Tels étaient les deux groupes qui, après le Congrès de la Chaux-de-Fonds, se disputaient le droit de s’appeler la Fédération romande.

Il y avait, à ce groupement par opinions, un inconvénient qui pouvait devenir très grave : en parquant les opinions différentes dans deux fédérations distinctes et même hostiles, on s’interdisait toute propagande pour ses principes au sein du groupe opposé, on se condamnait réciproquement à l’isolement, à l’impuissance. Pour nous surtout, qui avons la ferme conviction que tous les travailleurs doivent devenir révolutionnaires collectivistes, et que le salut de la société est à ce prix, nous sentions vivement cet inconvénient. Le remède au mal nous a paru d’abord être la reconstitution de la Fédération romande dans son intégrité[2] primitive ; mais cette reconstitution s’étant montrée impossible, il a fallu chercher autre chose ; et cette autre chose, c’est le principe dont la Section de Vevey vient de commencer l’application.

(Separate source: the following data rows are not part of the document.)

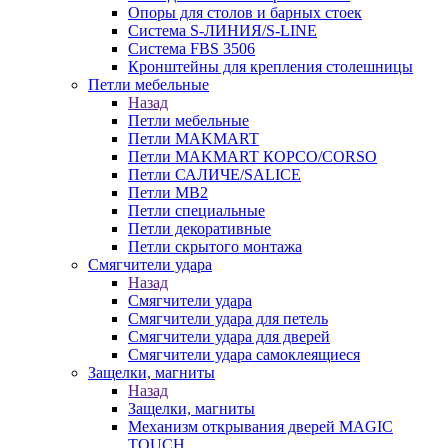
Опоры для столов и барных стоек
Система S-ЛИНИЯ/S-LINE
Система FBS 3506
Кронштейны для крепления столешницы
Петли мебельные
Назад
Петли мебельные
Петли MAKMART
Петли MAKMART КОРСО/CORSO
Петли САЛИЧЕ/SALICE
Петли MB2
Петли специальные
Петли декоративные
Петли скрытого монтажа
Смягчители удара
Назад
Смягчители удара
Смягчители удара для петель
Смягчители удара для дверей
Cмягчители удара самоклеящиеся
Защелки, магниты
Назад
Защелки, магниты
Механизм открывания дверей MAGIC
TOUCH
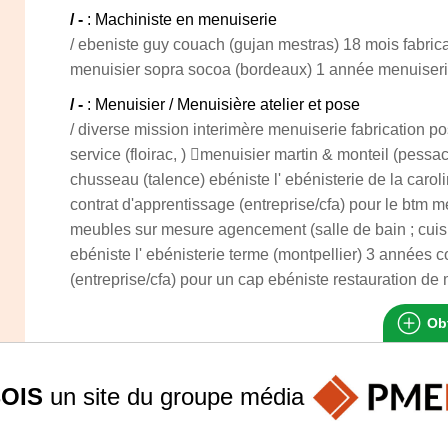
/ -
: Machiniste en menuiserie
/ ebeniste guy couach (gujan mestras) 18 mois fabrica
menuisier sopra socoa (bordeaux) 1 année menuiserie
/ -
: Menuisier / Menuisière atelier et pose
/ diverse mission interimère menuiserie fabrication p
service (floirac, ) menuisier martin & monteil (pessa
chusseau (talence) ebéniste l' ebénisterie de la carol
contrat d'apprentissage (entreprise/cfa) pour le btm m
meubles sur mesure agencement (salle de bain ; cuisi
ebéniste l' ebénisterie terme (montpellier) 3 années c
(entreprise/cfa) pour un cap ebéniste restauration d
Obt
OIS
un site du groupe
média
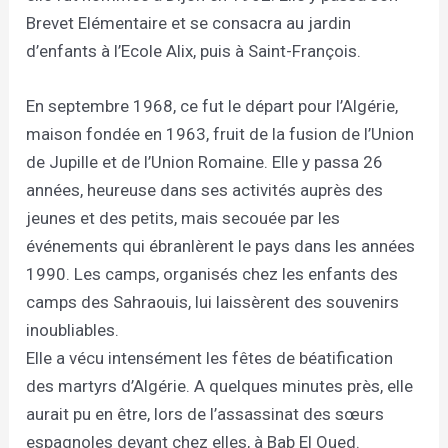
Brevet Elémentaire et se consacra au jardin
d’enfants à l’Ecole Alix, puis à Saint-François.
En septembre 1968, ce fut le départ pour l’Algérie,
maison fondée en 1963, fruit de la fusion de l’Union
de Jupille et de l’Union Romaine. Elle y passa 26
années, heureuse dans ses activités auprès des
jeunes et des petits, mais secouée par les
événements qui ébranlèrent le pays dans les années
1990. Les camps, organisés chez les enfants des
camps des Sahraouis, lui laissèrent des souvenirs
inoubliables.
Elle a vécu intensément les fêtes de béatification
des martyrs d’Algérie. A quelques minutes près, elle
aurait pu en être, lors de l’assassinat des sœurs
espagnoles devant chez elles, à Bab El Oued.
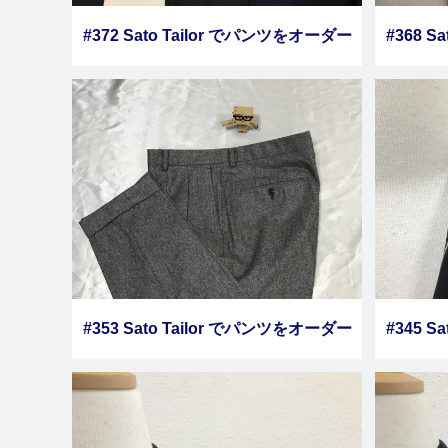
#372 Sato Tailor でパンツをオーダー
#368 S
しました その１０
#353 Sato Tailor でパンツをオーダー
#345 S
しました その７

Il faut renoncer à ce groupement par opinions, qui avait créé deux fédérations ennemies, et adopter le groupement géographique. Que toutes les Sections qui se trouvent placées dans une même région se fédèrent, sans qu’on exige, pour [l’entrée dans[3]] cette fédération, l’adhésion à telle ou telle profession de foi spéciale ; que chaque Section garde ses principes à elle, et qu’elle cherche à les faire prévaloir par la propagande ; que les Sections vraiment révolutionnaires se donnent pour mission de faire pénétrer leurs idées dans les Sections dont les principes ne sont pas encore les nôtres, et qu’elles s’efforcent de les gagner à la grande cause du socialisme populaire et an-archiste.

À ce point de vue, nous nous félicitons de voir la Section de Vevey se joindre aux Sections genevoises. Nous savons que les principes de la Section de Vevey sont entièrement conformes aux nôtres, et nous espérons qu’elle exercera, tant à Lausanne qu’à Genève, une heureuse influence dans le sens révolutionnaire.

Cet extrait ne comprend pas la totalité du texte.